TASK OBJECTIVE: Find the line containing "MI-2212, ends: 15:00 -> 12:30" in the entries; transcribe it and all remaining lines through the end, exactly as they appear, but not the pictures.

(Before and after images)

::::::::::

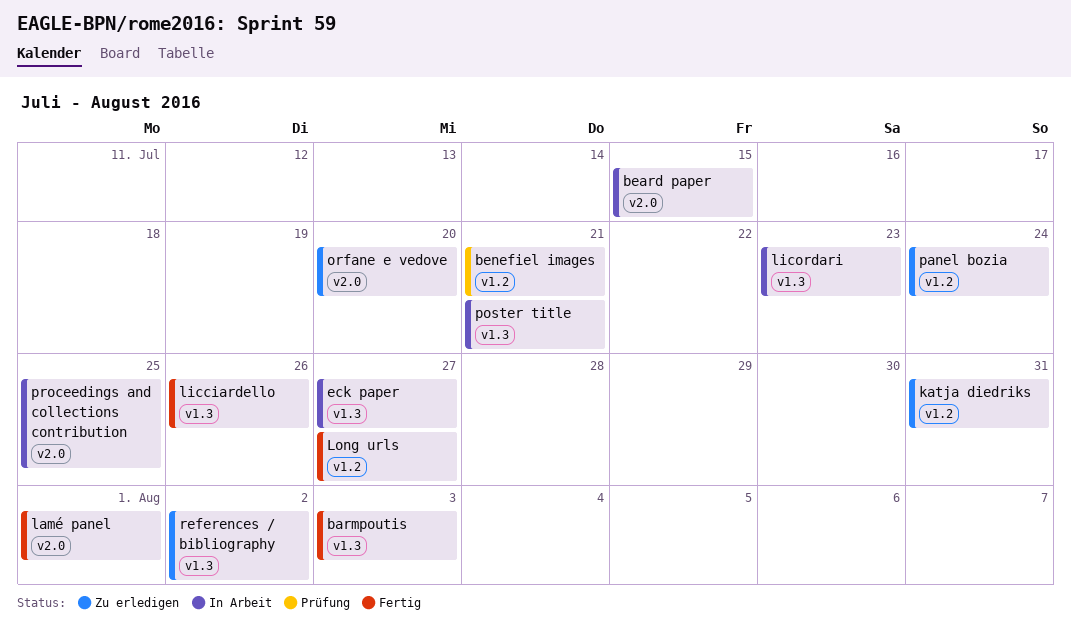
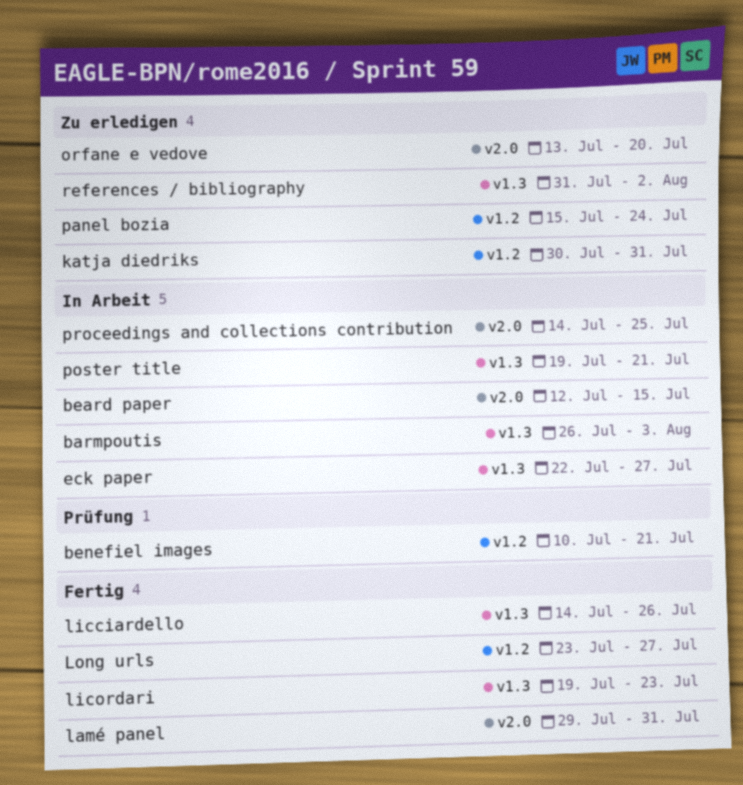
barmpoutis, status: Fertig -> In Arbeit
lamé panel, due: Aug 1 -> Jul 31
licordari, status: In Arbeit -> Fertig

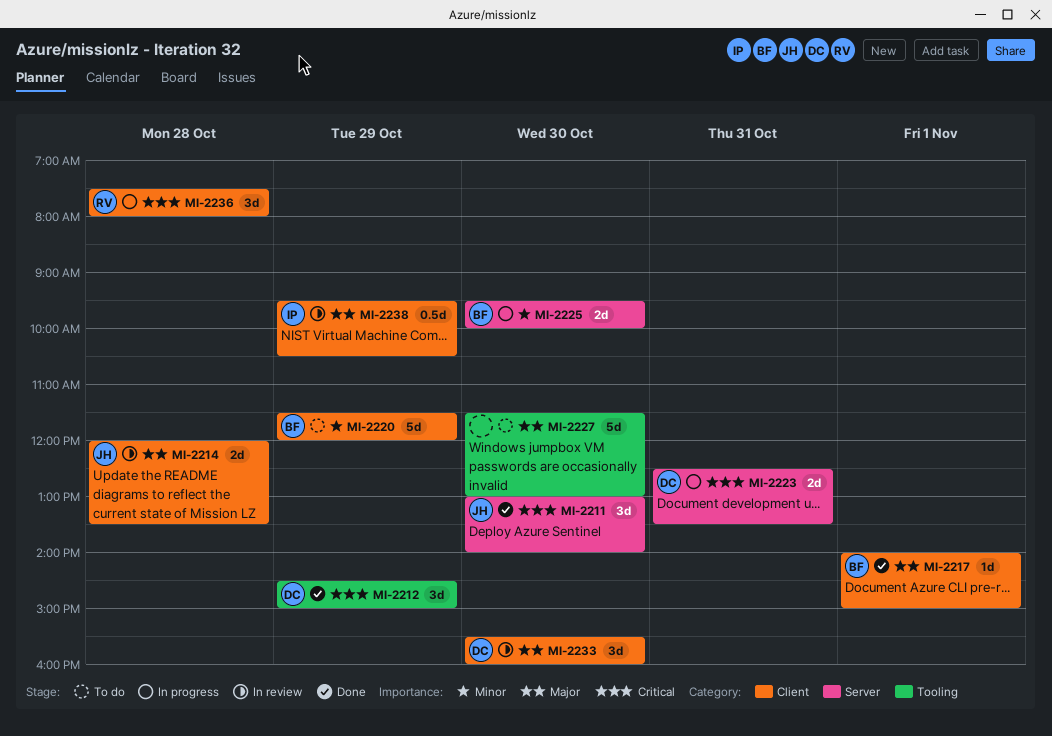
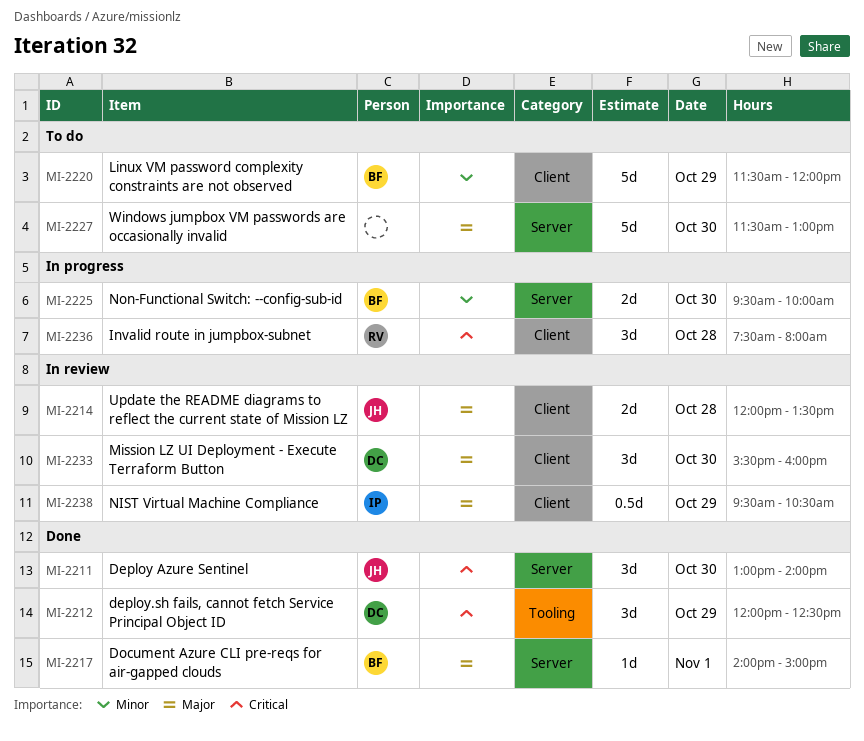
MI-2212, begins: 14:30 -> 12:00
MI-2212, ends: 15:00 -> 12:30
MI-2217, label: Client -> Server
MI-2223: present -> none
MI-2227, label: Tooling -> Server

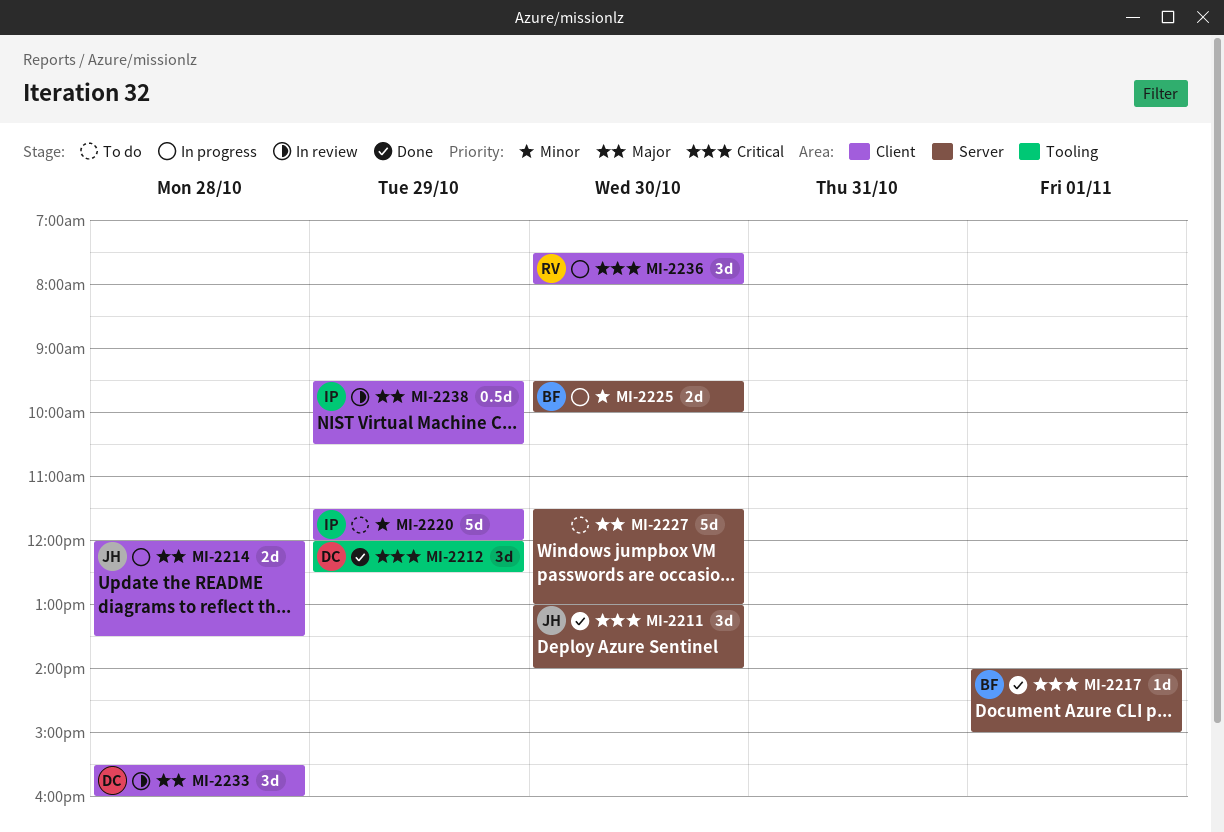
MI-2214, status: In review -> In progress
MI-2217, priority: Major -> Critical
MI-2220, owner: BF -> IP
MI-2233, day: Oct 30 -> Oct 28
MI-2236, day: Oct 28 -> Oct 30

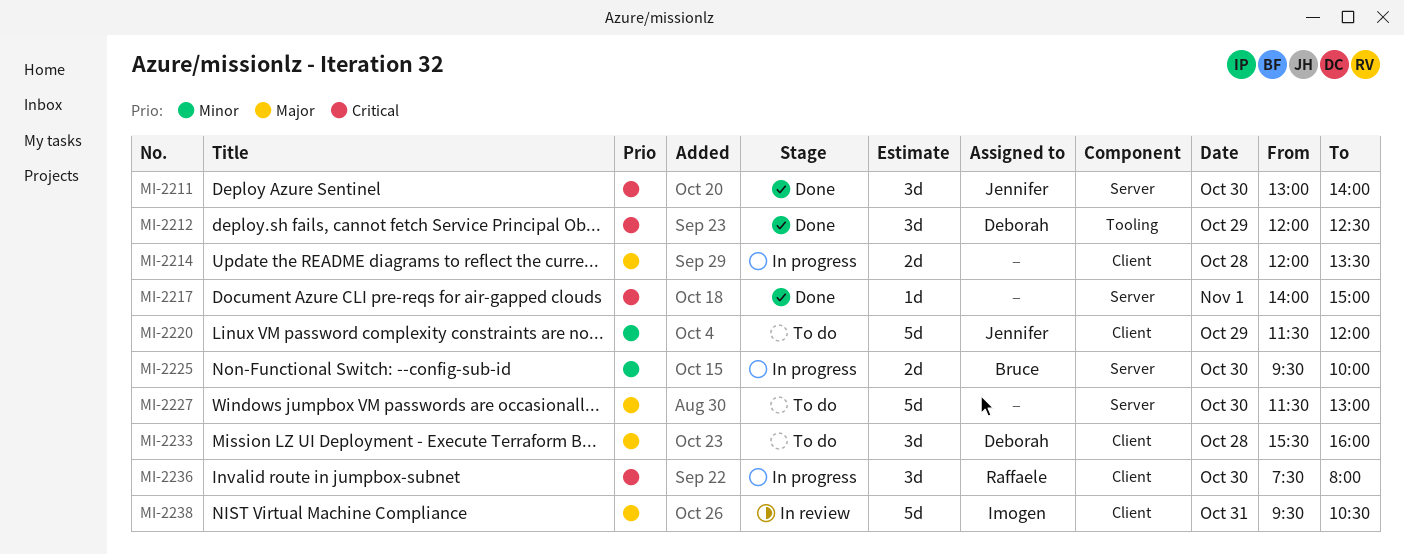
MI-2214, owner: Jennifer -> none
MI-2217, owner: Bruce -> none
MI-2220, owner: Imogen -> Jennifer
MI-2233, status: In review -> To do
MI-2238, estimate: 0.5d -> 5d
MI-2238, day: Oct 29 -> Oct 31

::::::::::

TASK SOLUTION:
MI-2212, ends: 15:00 -> 12:30
MI-2217, label: Client -> Server
MI-2223: present -> none
MI-2227, label: Tooling -> Server

MI-2214, status: In review -> In progress
MI-2217, priority: Major -> Critical
MI-2220, owner: BF -> IP
MI-2233, day: Oct 30 -> Oct 28
MI-2236, day: Oct 28 -> Oct 30

MI-2214, owner: Jennifer -> none
MI-2217, owner: Bruce -> none
MI-2220, owner: Imogen -> Jennifer
MI-2233, status: In review -> To do
MI-2238, estimate: 0.5d -> 5d
MI-2238, day: Oct 29 -> Oct 31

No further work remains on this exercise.